# French Bulldog Screaming



## Elisasalamone (Nov 24, 2014)

Hi All, 

I am new to this site, so thanks for allowing me to post this... We have recently bought a French Bulldog female puppy, she was born on the 15th September and we got her on the 16th November. We got a cage which she sleeps in, in our bedroom and a play pen for when she is downstairs (we have other dogs and i don't trust them just yet with her) whenever we put her in either she SCREAMS, i have never heard anything like it, this can go on from 30 mins to 2 hours before she gets tired and sleeps a little, then starts again. We have been strongly advised to not acknowledge her when she is doing this as it will teach her that screaming gets attention. The problem is she isn't stopping, has anyone else had this or can anyone offer any helpful advice?. Thanks in advance


----------



## Sarah H (Jan 18, 2014)

Well yes the obvious thing to do would be to ignore it and hope she learns that it doesn't get her attention, BUT if she does it for so long this obviously isn't working. 

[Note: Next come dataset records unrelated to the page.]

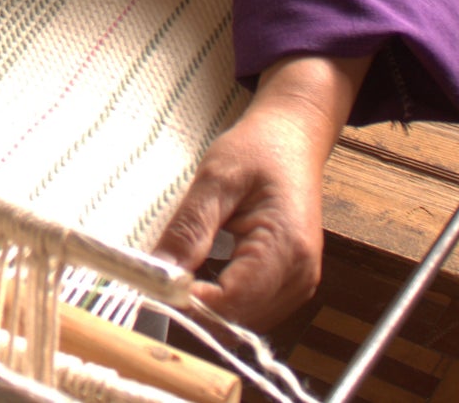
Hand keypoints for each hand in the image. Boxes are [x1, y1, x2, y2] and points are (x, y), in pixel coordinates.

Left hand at [154, 53, 370, 331]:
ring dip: (211, 305)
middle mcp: (301, 276)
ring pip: (246, 319)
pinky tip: (204, 272)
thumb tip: (160, 273)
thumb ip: (190, 228)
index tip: (157, 282)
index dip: (192, 299)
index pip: (234, 301)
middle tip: (162, 274)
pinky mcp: (291, 282)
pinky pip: (253, 307)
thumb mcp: (215, 179)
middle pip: (241, 318)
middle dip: (199, 305)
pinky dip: (225, 298)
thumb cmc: (257, 150)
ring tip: (181, 270)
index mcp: (286, 248)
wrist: (290, 139)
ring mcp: (300, 283)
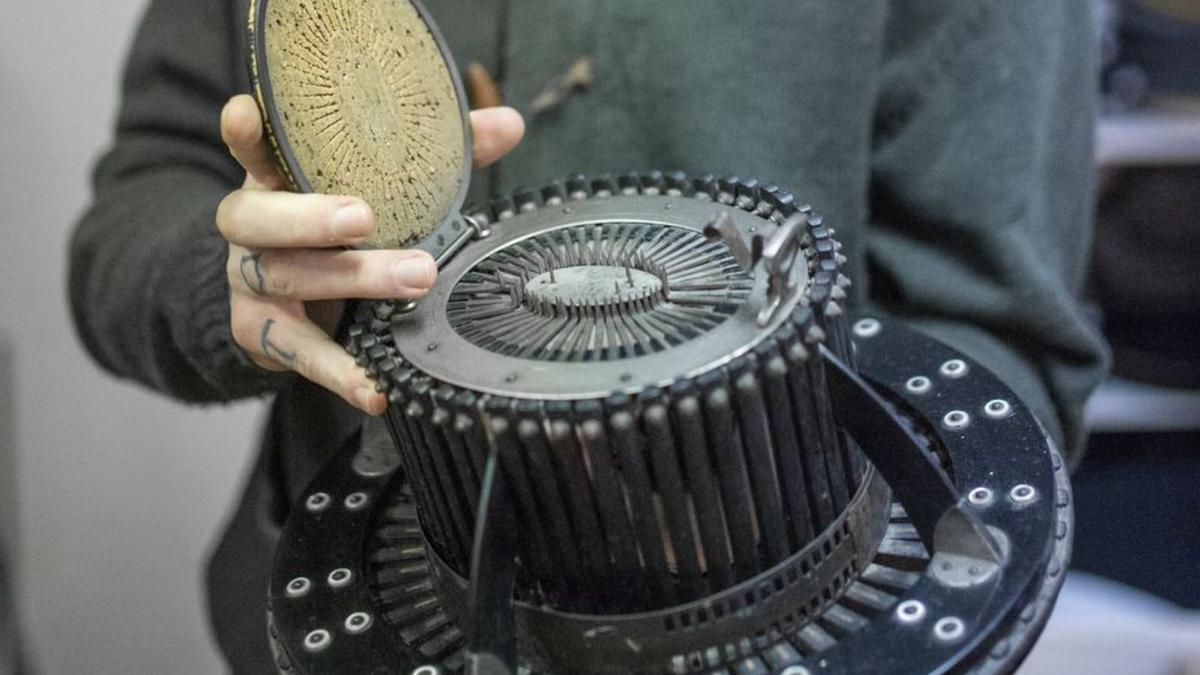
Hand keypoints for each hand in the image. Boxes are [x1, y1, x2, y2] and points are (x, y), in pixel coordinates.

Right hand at [218, 95, 523, 413]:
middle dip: (309, 217)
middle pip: (259, 218)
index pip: (252, 148)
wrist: (279, 300)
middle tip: (362, 218)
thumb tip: (508, 124)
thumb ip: (436, 156)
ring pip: (284, 278)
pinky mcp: (260, 333)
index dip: (245, 133)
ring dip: (349, 279)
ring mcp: (250, 281)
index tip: (246, 115)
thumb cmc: (336, 229)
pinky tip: (374, 387)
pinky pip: (300, 354)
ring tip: (413, 277)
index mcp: (274, 178)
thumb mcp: (375, 188)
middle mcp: (251, 227)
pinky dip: (340, 372)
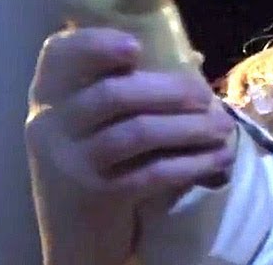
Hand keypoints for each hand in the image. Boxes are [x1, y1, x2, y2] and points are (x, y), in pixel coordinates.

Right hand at [25, 26, 235, 264]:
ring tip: (222, 127)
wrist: (76, 227)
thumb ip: (133, 82)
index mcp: (50, 92)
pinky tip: (218, 158)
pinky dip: (191, 163)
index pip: (58, 54)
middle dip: (170, 91)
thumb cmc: (100, 154)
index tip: (136, 46)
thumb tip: (193, 57)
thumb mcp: (99, 117)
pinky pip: (151, 172)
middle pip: (112, 94)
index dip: (95, 45)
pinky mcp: (94, 196)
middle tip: (206, 96)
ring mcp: (69, 162)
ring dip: (189, 127)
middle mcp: (50, 123)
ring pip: (137, 132)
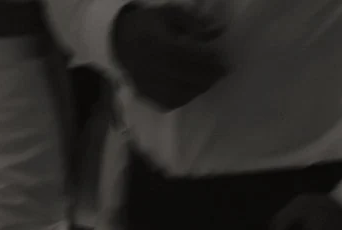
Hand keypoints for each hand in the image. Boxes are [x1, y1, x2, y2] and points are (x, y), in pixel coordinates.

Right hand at [111, 2, 228, 110]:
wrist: (120, 41)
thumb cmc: (148, 25)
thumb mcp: (171, 15)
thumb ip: (194, 23)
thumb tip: (219, 30)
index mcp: (155, 43)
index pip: (185, 55)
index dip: (206, 59)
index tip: (222, 59)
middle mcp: (149, 66)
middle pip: (183, 77)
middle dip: (207, 76)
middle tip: (222, 72)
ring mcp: (145, 83)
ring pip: (178, 93)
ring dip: (198, 88)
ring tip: (209, 80)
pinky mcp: (144, 94)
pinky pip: (168, 102)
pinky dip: (184, 98)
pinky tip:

First of all does she have anything in the playpen with her? A stuffed kong or long-lasting chew would keep her occupied.

Secondly what do you do when she stops? I'd be clicker training her so that as soon as she stops, even for a second you 'click' and shove a treat in her gob. You need to do this pretty much every time she stops crying though.

She's associating the crate and play pen with being alone and ignored, so you really need to change this association or it will be hard to break. Always give her loads of treats or toys when you put her in the playpen so she sees it as a fun place, and I'd be associating the crate with settling down to sleep.


----------



## Poundingpaws (Nov 28, 2012)

You can't ignore a dog screaming in a crate like that! She is distressed so it would be cruel to ignore her.


----------



## lostbear (May 29, 2013)

This is more than average distress from the way you describe it. She seems really terrified to scream for two hours.

WHat breeds/ages/sex are your other dogs - and is there a particular reason why you feel you can't trust them with the puppy?

If you are just worried that they may resent her, have some supervised time with all the dogs together - if you are really uncomfortable, gently keep hold of the collars of your other dogs. They must be used to the sight, scent and (DEFINITELY) sound of her by now, and will need to get to know her. The more you keep them apart, the less they can learn about each other.

I've never had any problems introducing puppies to adult dogs, but if people on here have then I'm sure they'll give you some advice. 

You are going to end up with an anxious, fearful puppy if you continue like this.


----------



## Amelia66 (Feb 15, 2011)

did you introduce her to the crate and playpen before leaving her in there? 
Plonking her in there and expecting her to accept it is probably adding to the reason she is so distressed.


----------



## MerlinsMum (Aug 2, 2009)

How was she and the other puppies kept at the breeder's? 

Do you have the crate in the bedroom next to your bed, so that you could reach down to comfort her if she gets distressed. Or does she still scream despite this?


----------



## Ang2 (Jun 15, 2012)

She is just a baby, and has just been taken from her mum and siblings. I most definitely could not ignore a little one screaming in distress like this.


----------



## lostbear (May 29, 2013)

Amelia66 said:


> *did you introduce her to the crate and playpen before leaving her in there? *
> Plonking her in there and expecting her to accept it is probably adding to the reason she is so distressed.





MerlinsMum said:


> How was she and the other puppies kept at the breeder's?
> 
> *Do you have the crate in the bedroom next to your bed, so that you could reach down to comfort her if she gets distressed. *Or does she still scream despite this?


Two good points.


----------



## Jadestubeau (Aug 23, 2014)

I had my little frenchie 5th of September. We have two older male dogs a staffy and border terrier. She is crated at night as the staffs will no doubt lie on her and squish goes the frenchie. But how I introduced it was had a really good play, when I could see her nodding off I placed her in the crate and sat at the entrance door open stroking her till she fell asleep then when she fell asleep I crept off, left the door open so that when she woke she was in the crate but can get straight out, I built this up and gradually then started closing the crate door when she fell asleep. Yes she did cry/scream as frenchies do actually scream haha to begi. With but gradually she went longer and longer without crying. 

I started this the moment I got her home as I knew she'd be sleeping in the kitchen with the boys and couldn't be free reign in there. 

I was lucky and she didn't make a sound on her first night or any night since, well she did wake me at 6.30 but that's good enough for me. She has a giant fluffy teddy in her crate, dently Nysa bone, a bully chew! Look these up as they last mine ages, they can be a bit smelly and are vile when you realise what they are but she's so happy with it and it keeps her content, I buy mine off ebay 5 large thick ones for 6.99 which when you do find them in pet shops the ebay price is v good. 

She does get a kong from time to time but not every day as it has to be a treat rather than the norm else she gets bored. She also has a blanket and puppy pads just in case.

She gets fed in her crate and also when she travels in our van we put her crate in there for her to travel in. now she has absolutely no issues with it. She's 5 months now , we've had her for three and being crated is the most natural thing for at night and sometimes during the day, but that's not my long term intentions for her so now we need to tip the balance so that she can behave when having the option of if she wants to go In her crate or not.

Our biggest issue is, that now her crate is so fun the boys love to wander in and steal her treats, often find them in there the toe rags!

Sorry for my long response


----------